Segment Start: Supplied data
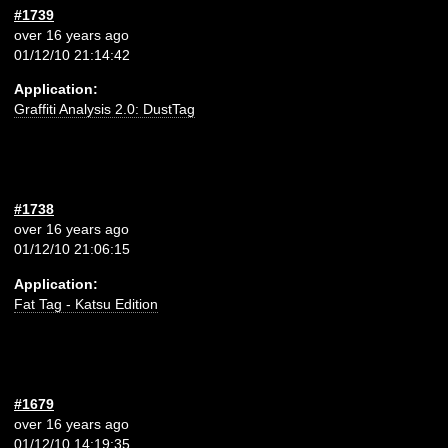
#1739
over 16 years ago
01/12/10 21:14:42
Application:
Graffiti Analysis 2.0: DustTag
#1738
over 16 years ago
01/12/10 21:06:15
Application:
Fat Tag - Katsu Edition
#1679
over 16 years ago
01/12/10 14:19:35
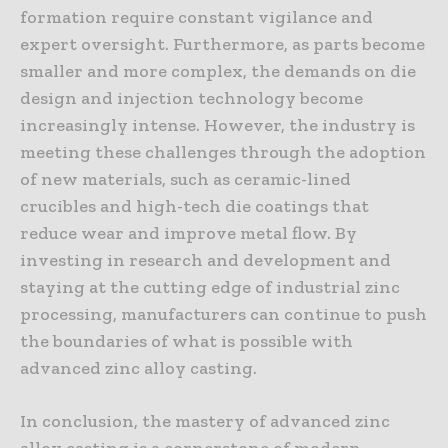
formation require constant vigilance and
expert oversight. Furthermore, as parts become
smaller and more complex, the demands on die
design and injection technology become
increasingly intense. However, the industry is
meeting these challenges through the adoption
of new materials, such as ceramic-lined
crucibles and high-tech die coatings that
reduce wear and improve metal flow. By
investing in research and development and
staying at the cutting edge of industrial zinc
processing, manufacturers can continue to push
the boundaries of what is possible with
advanced zinc alloy casting.
In conclusion, the mastery of advanced zinc
alloy casting is a cornerstone of modern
Segment End: Supplied data
### What is expected:
Scan the material above for the word "become", and copy each line where it appears.

### Worked solution:
expert oversight. Furthermore, as parts become
design and injection technology become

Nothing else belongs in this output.